The Sun Cluster HA for Sun Java System Application Server probe sends a request to the server to query the health of the Sun Java System Application Server server. The probe executes the following steps:

  1. Probes the Sun Java System Application Server instance according to the time-out value set with the Probe_timeout resource property.

  2. Connects to the IP address and port combinations defined by the network resource configuration and the Port_list setting for the resource group. If the resource is configured without an empty Port_list this step is skipped. If connection succeeds, the probe disconnects. If the connection fails, the failure is recorded.

    Heavy network traffic, heavy system load, and misconfiguration can cause the query to fail. Misconfiguration can occur if you did not configure the Sun Java System Application Server server to listen on all of the IP address/port combinations that are probed. The Sun Java System Application Server server should service every port for every IP address that is specified for the resource.

  3. Connects to the Sun Java System Application Server server and performs an HTTP 1.1 GET check by sending a HTTP request and receiving a response to each of the URIs in Monitor_Uri_List.

    The result of the HTTP requests is either failure or success.
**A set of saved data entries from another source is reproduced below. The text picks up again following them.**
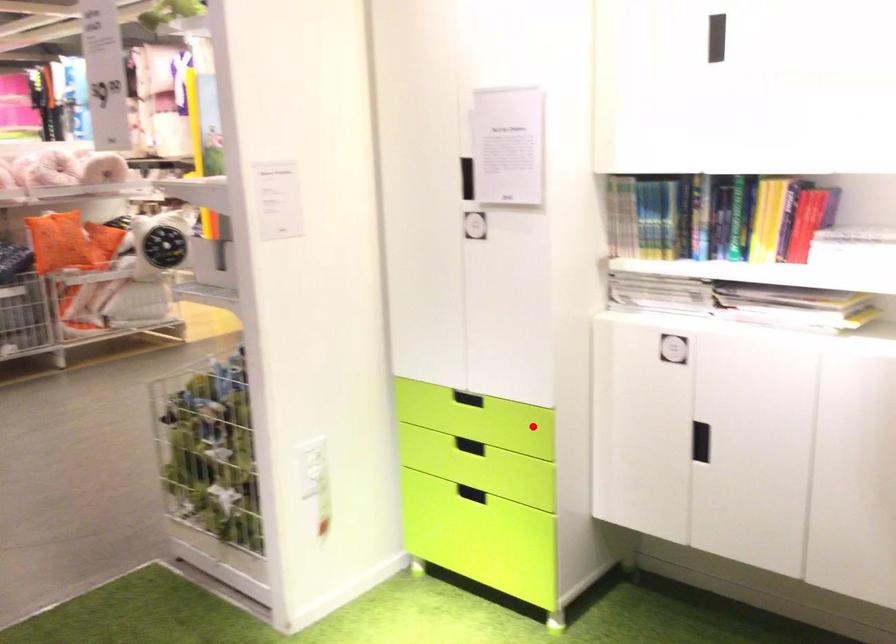
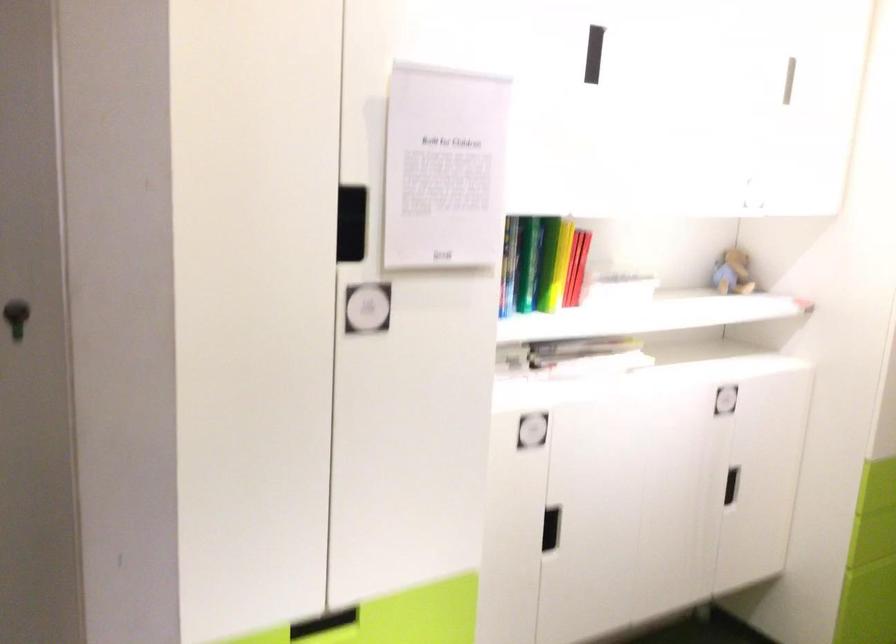
Question: I am providing you with two images of the same scene from different viewpoints. In image1, a red point is highlighted. Considering the same 3D point in image2, which of the following is correct?

Choices:
 (A) It is closer
 (B) It is farther

Answer: (A)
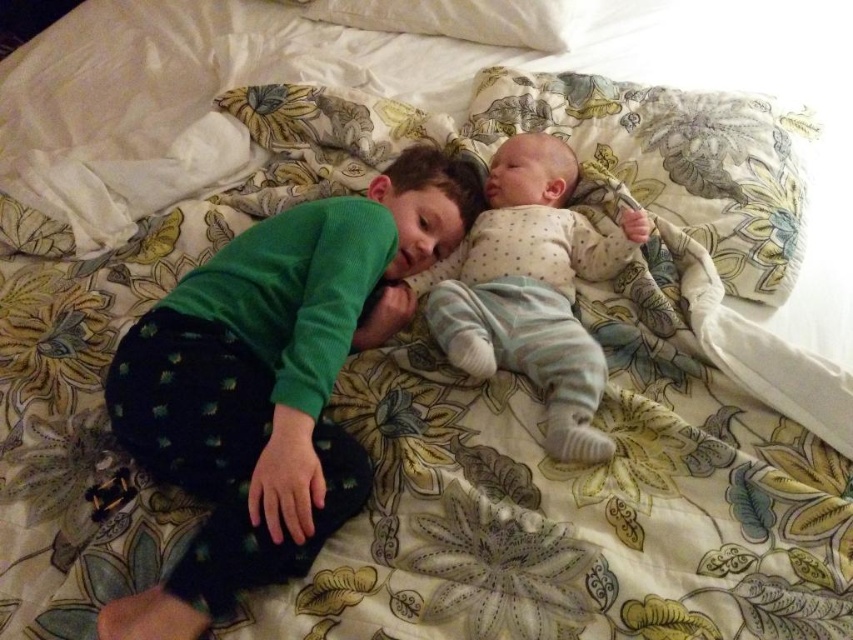
Which is behind, point (698, 193) or point (437, 10)?

Point (437, 10)

This screenshot has height=640, width=853. What do you see at coordinates (675, 161) in the screenshot?
I see `fluffy fabric pillow at upper center` at bounding box center [675, 161].

This screenshot has height=640, width=853. Describe the element at coordinates (675, 161) in the screenshot. I see `fluffy fabric pillow at upper center` at that location.

You are a GUI agent. You are given a task and a screenshot of the screen. Output one action in this format:
    pyautogui.click(x=<x>, y=<y>)
    Task: Click on the fluffy fabric pillow at upper center
    This screenshot has width=853, height=640.
    Given the screenshot: What is the action you would take?
    pyautogui.click(x=675, y=161)

Between green fleece pants at left and white soft pillow at upper center, which one is positioned higher?

white soft pillow at upper center

Which is behind, point (258, 333) or point (486, 35)?

Point (486, 35)

Is point (299, 232) positioned behind point (367, 12)?

That is False.

Locate an element on the screen. green fleece pants at left is located at coordinates (271, 381).

Does fluffy fabric pillow at upper center have a greater height compared to light blue cotton onesie at center?

In fact, fluffy fabric pillow at upper center may be shorter than light blue cotton onesie at center.

I want to click on fluffy fabric pillow at upper center, so click(675, 161).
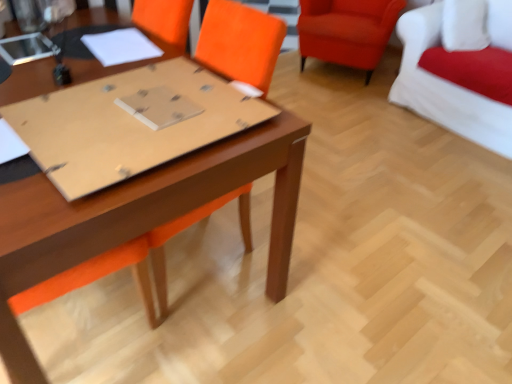
The image size is (512, 384). I want to click on vacant space to the left of white fabric couch at upper right, marked as the second chair in a left-to-right arrangement, so click(354, 118).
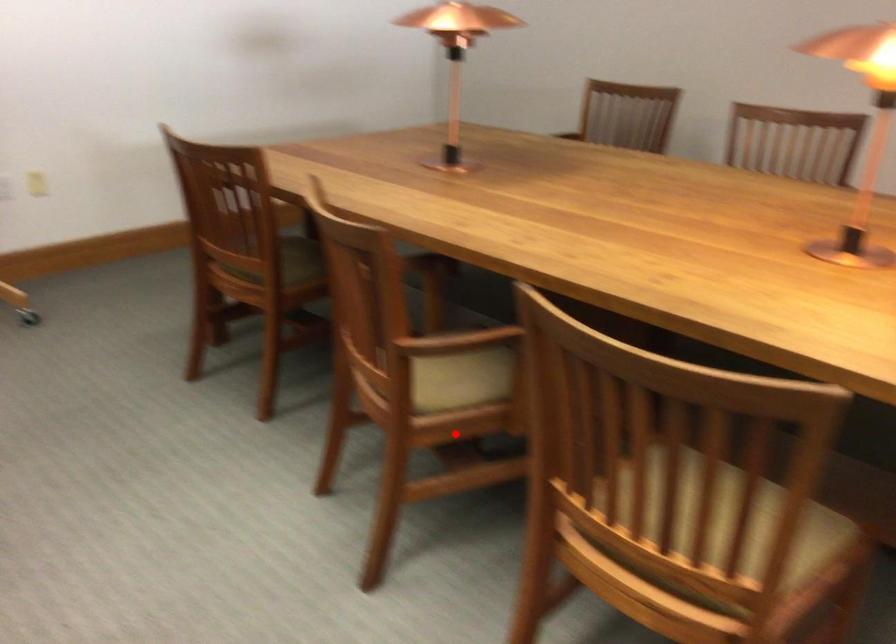
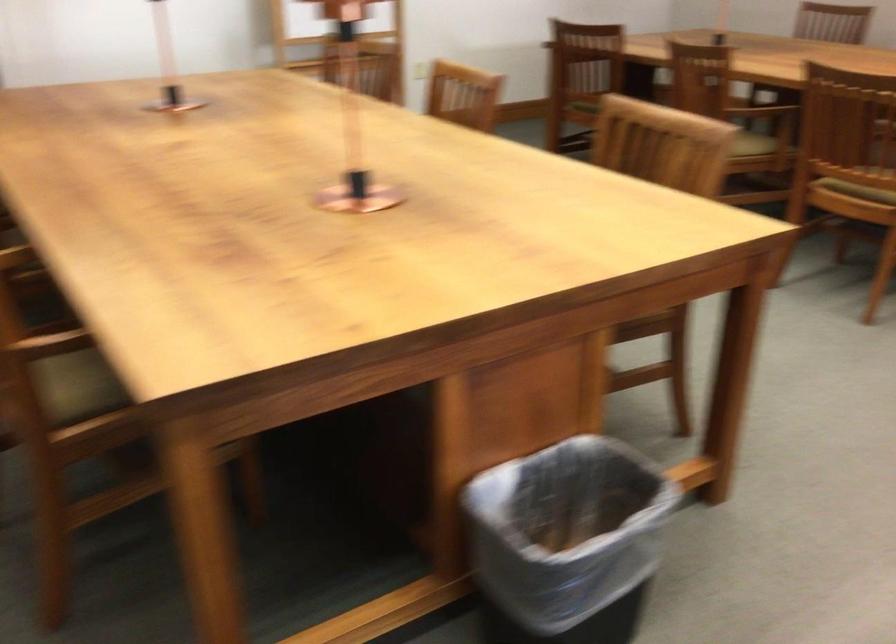
Question: A red point is marked in image1. In image2, is the corresponding 3D point closer to the camera or farther? Reply with the corresponding letter.

Choices:
 (A) The corresponding 3D point is closer.
 (B) The corresponding 3D point is farther.

Answer: (B)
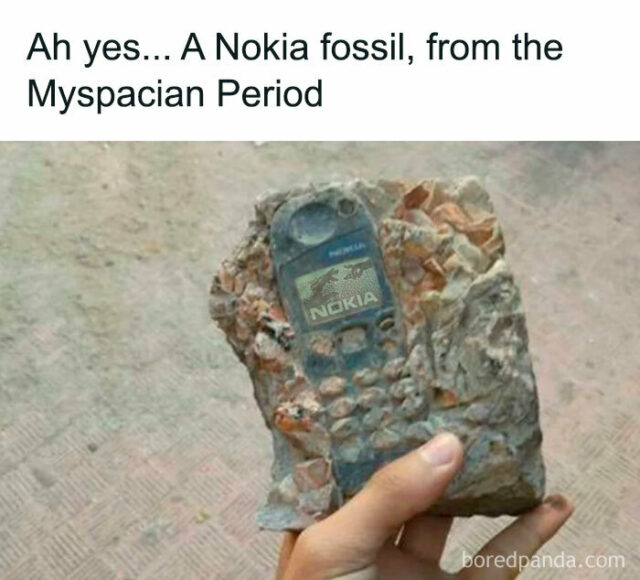
Find the location of a particular element. The width and height of the screenshot is (640, 580). phone is located at coordinates 371,317.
If all of the requests successfully receive a reply from the Sun Java System Application Server server, the probe returns and continues the next cycle of probing and sleeping.

    Heavy network traffic, heavy system load, and misconfiguration can cause the HTTP GET probe to fail. Misconfiguration of the Monitor_Uri_List property can cause a failure if a URI in the Monitor_Uri_List includes an incorrect port or hostname. For example, if the application server instance is listening on logical host schost-1 and the URI was specified as http://schost-2/servlet/monitor, the probe will try to contact schost-2 to request /servlet/monitor.

  4. Records a failure in the history log if the reply to the probe is not received within the Probe_timeout limit. The probe considers this scenario a failure on the part of the Sun Java System Application Server data service. A Sun Java System Application Server probe failure can be a complete failure or a partial failure.

    If the reply to the probe is received within the Probe_timeout limit, the HTTP response code is checked. If the response code is 500 “Internal Server Error”, the probe is considered a complete failure. All other response codes are ignored.

    The following are complete probe failures.

    • The following error message is received upon failure to connect to the server. The %s indicates the hostname and %d indicates the port number.


      Failed to connect to the host <%s> and port <%d>. Receiving a response code of 500 “Internal Server Error” HTTP GET Response Code for probe of %s is 500. Failover will be in progress

    • The following error message is received upon failure to successfully send the probe string to the server. The first %s indicates the hostname, the %d indicates the port number, and the second %s indicates further details about the error.


      Write to server failed: server %s port %d: %s.

  5. The monitor accumulates partial failures that occur within the Retry_interval resource property setting until they equal a complete failure.

    The following are partial probe failures:

    • The following error message is received when there is a failure to disconnect before the Probe_timeout setting lapses. The first %d indicates the port number and the %s indicates the resource name.


      Failed to disconnect from port %d of resource %s.

    • Failure to complete all probe steps within Probe_timeout time is a partial failure.

    • The following error message is received when there is a failure to read data from the server for other reasons. The first %s indicates g the hostname and %d indicates the port number. The second %s indicates further details about the error.


      Failed to communicate with server %s port %d: %s

  6. Based on the history of failures, a failure can cause either a local restart or a failover of the data service.